INTRODUCTION Transfer of patients between health professionals, health service organisations and within health service organisations provides opportunity for medications errors if communication of the patient’s medicines information is incomplete or inaccurate. More than 50% of medication errors occur at transitions of care and up to one-third of these errors has the potential to cause harm. The Guiding Principles to Achieve Continuity in Medication Management have three guiding principles that relate to the continuity of medication management on transition between care settings: supply of medicines information to consumers, ongoing access to medicines and communicating medicines information. Pharmacists’ participation in the transition of patients between care settings supports these guiding principles. Pharmacist participation in facilitating discharge and transfer of care has been shown to reduce adverse outcomes and importantly to reduce hospital readmissions. When patients move between different settings there is a risk that their care will be fragmented.

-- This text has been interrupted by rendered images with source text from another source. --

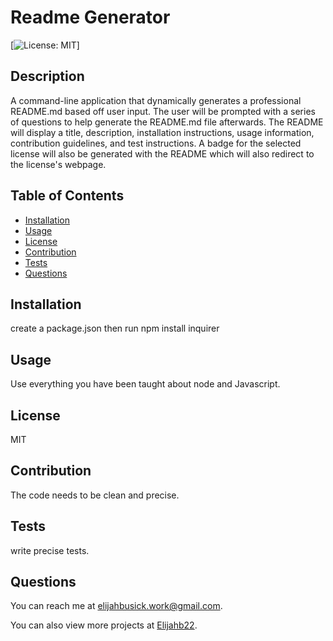 
  # Readme Generator
  [![License: MIT](https://img.shields.io/badge/Label-MIT-yellowgreen)]
  ## Description
  A command-line application that dynamically generates a professional README.md based off user input. The user will be prompted with a series of questions to help generate the README.md file afterwards. The README will display a title, description, installation instructions, usage information, contribution guidelines, and test instructions. A badge for the selected license will also be generated with the README which will also redirect to the license's webpage.
  ## Table of Contents
  - [Installation](#installation)
  - [Usage](#usage)
  - [License](#license)
  - [Contribution](#contribution)
  - [Tests](#tests)
  - [Questions](#questions)
  ## Installation
  create a package.json then run npm install inquirer
  ## Usage
  Use everything you have been taught about node and Javascript.
  ## License
  MIT
  ## Contribution
  The code needs to be clean and precise.
  ## Tests
  write precise tests.
  ## Questions
  You can reach me at elijahbusick.work@gmail.com.

  You can also view more projects at [Elijahb22](https://github.com/Elijahb22).
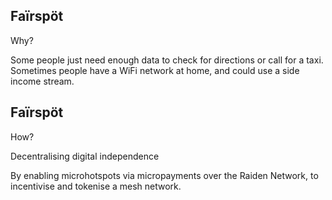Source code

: 
## Faïrspöt 

Why?

Some people just need enough data to check for directions or call for a taxi.
Sometimes people have a WiFi network at home, and could use a side income stream.

## Faïrspöt 

How?

Decentralising digital independence 

By enabling microhotspots via micropayments over the Raiden Network, to incentivise and tokenise a mesh network.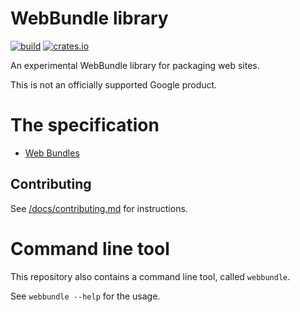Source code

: # WebBundle library

[![build](https://github.com/google/webbundle/workflows/build/badge.svg)](https://github.com/google/webbundle/actions)
[![crates.io](https://img.shields.io/crates/v/webbundle.svg)](https://crates.io/crates/webbundle)

An experimental WebBundle library for packaging web sites.

This is not an officially supported Google product.

# The specification

- [Web Bundles](https://wicg.github.io/webpackage/draft-yasskin-wpack-bundled-exchanges.html)

## Contributing

See [/docs/contributing.md](docs/contributing.md) for instructions.

# Command line tool

This repository also contains a command line tool, called `webbundle`.

See `webbundle --help` for the usage.

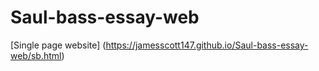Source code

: # Saul-bass-essay-web
[Single page website]
(https://jamesscott147.github.io/Saul-bass-essay-web/sb.html) 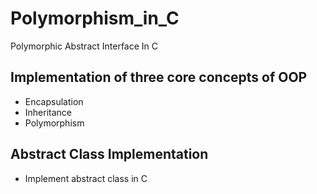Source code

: # Polymorphism_in_C
Polymorphic Abstract Interface In C 

## Implementation of three core concepts of OOP
- Encapsulation
- Inheritance
- Polymorphism

## Abstract Class Implementation
- Implement abstract class in C
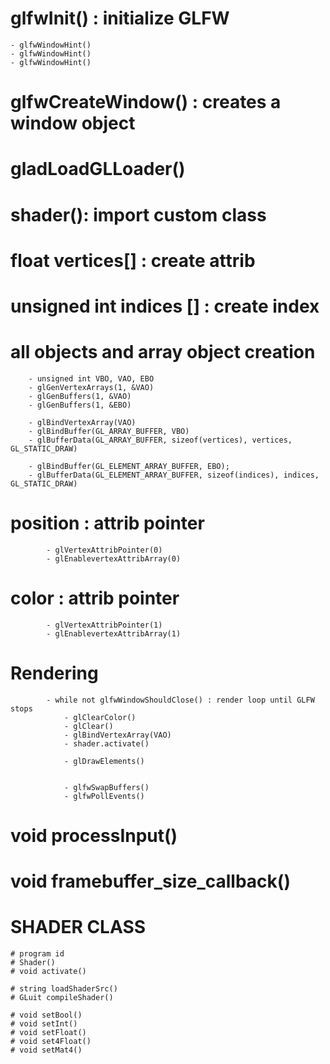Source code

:
# glfwInit() : initialize GLFW
	- glfwWindowHint()
	- glfwWindowHint()
	- glfwWindowHint()

# glfwCreateWindow() : creates a window object
# gladLoadGLLoader()

# shader(): import custom class

# float vertices[] : create attrib
# unsigned int indices [] : create index

# all objects and array object creation
		- unsigned int VBO, VAO, EBO
		- glGenVertexArrays(1, &VAO)
		- glGenBuffers(1, &VAO)
		- glGenBuffers(1, &EBO)

		- glBindVertexArray(VAO)
		- glBindBuffer(GL_ARRAY_BUFFER, VBO)
		- glBufferData(GL_ARRAY_BUFFER, sizeof(vertices), vertices,  GL_STATIC_DRAW)

		- glBindBuffer(GL_ELEMENT_ARRAY_BUFFER, EBO);
		- glBufferData(GL_ELEMENT_ARRAY_BUFFER, sizeof(indices), indices, GL_STATIC_DRAW)
# position : attrib pointer
			- glVertexAttribPointer(0)
			- glEnablevertexAttribArray(0)
# color : attrib pointer
			- glVertexAttribPointer(1)
			- glEnablevertexAttribArray(1)
# Rendering
			- while not glfwWindowShouldClose() : render loop until GLFW stops
				- glClearColor()
				- glClear()
				- glBindVertexArray(VAO)
				- shader.activate()

				- glDrawElements()


				- glfwSwapBuffers()
				- glfwPollEvents()

# void processInput()
# void framebuffer_size_callback()

# SHADER CLASS
	# program id
	# Shader()
	# void activate()

	# string loadShaderSrc()
	# GLuit compileShader()

	# void setBool()
	# void setInt()
	# void setFloat()
	# void set4Float()
	# void setMat4()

Poor communication of medical information at points of transition has been shown to be responsible for up to 50% of medication errors and up to 20% of adverse drug events. Omitting one or more medicines from the discharge summary exposes patients to 2.31 times the risk of re-admission to hospital. Communication and liaison with the patient/carer and other health professionals (e.g. GP, community pharmacists, other primary health professionals) facilitates the continuity of a patient’s medication management. Patients may have multiple prescribers including nonmedical prescribers. This communication may be via the patient’s discharge summary, medication management plan (MMP), electronic health record or equivalent. A key aspect of facilitating the continuity of medication management is to ensure the patient has affordable and continued access to the medicines they require to support their MMP. Ideally, an outreach or community liaison pharmacist would be available to facilitate patient transfer from hospital. See SHPA Standards of Practice for the Community Liaison Pharmacy Practice.
第六章:促进护理环境过渡期间药物管理的连续性
患者在卫生专业人员之间、卫生服务组织之间以及卫生服务组织内部的转移,如果患者的药物信息交流不完整或不准确,就有可能出现用药错误。50%以上的用药错误发生在护理的过渡阶段,其中多达三分之一的错误有可能造成伤害。《实现药物管理连续性指导原则》有三项指导原则,涉及在不同护理环境之间过渡时药物管理的连续性:向消费者提供药物信息、持续获得药物和沟通药物信息。药剂师参与患者在护理环境之间的过渡支持这些指导原则。药剂师参与促进出院和转移护理已被证明可以减少不良后果,重要的是减少再入院。当病人在不同的环境之间移动时,他们的护理可能会支离破碎。在过渡阶段,医疗信息的沟通不畅已被证明是造成高达50%的用药错误和高达20%的药物不良事件的原因。在出院总结中遗漏一种或多种药物会使患者再次住院的风险增加2.31倍。与患者/护理人员和其他卫生专业人员(如全科医生、社区药剂师、其他初级卫生专业人员)的沟通和联络有助于患者药物管理的连续性。患者可能有多个处方者,包括非医疗处方者。这种沟通可以通过病人的出院总结、药物管理计划(MMP)、电子健康记录或同等的方式进行。促进药物管理连续性的一个关键方面是确保患者能够负担得起并持续获得支持其MMP所需的药物。理想情况下,一名外联或社区联络药剂师可以方便病人从医院转院。参见SHPA社区联络药房实践标准。
本文章由计算机程序翻译,如有差异,请以英文原文为准。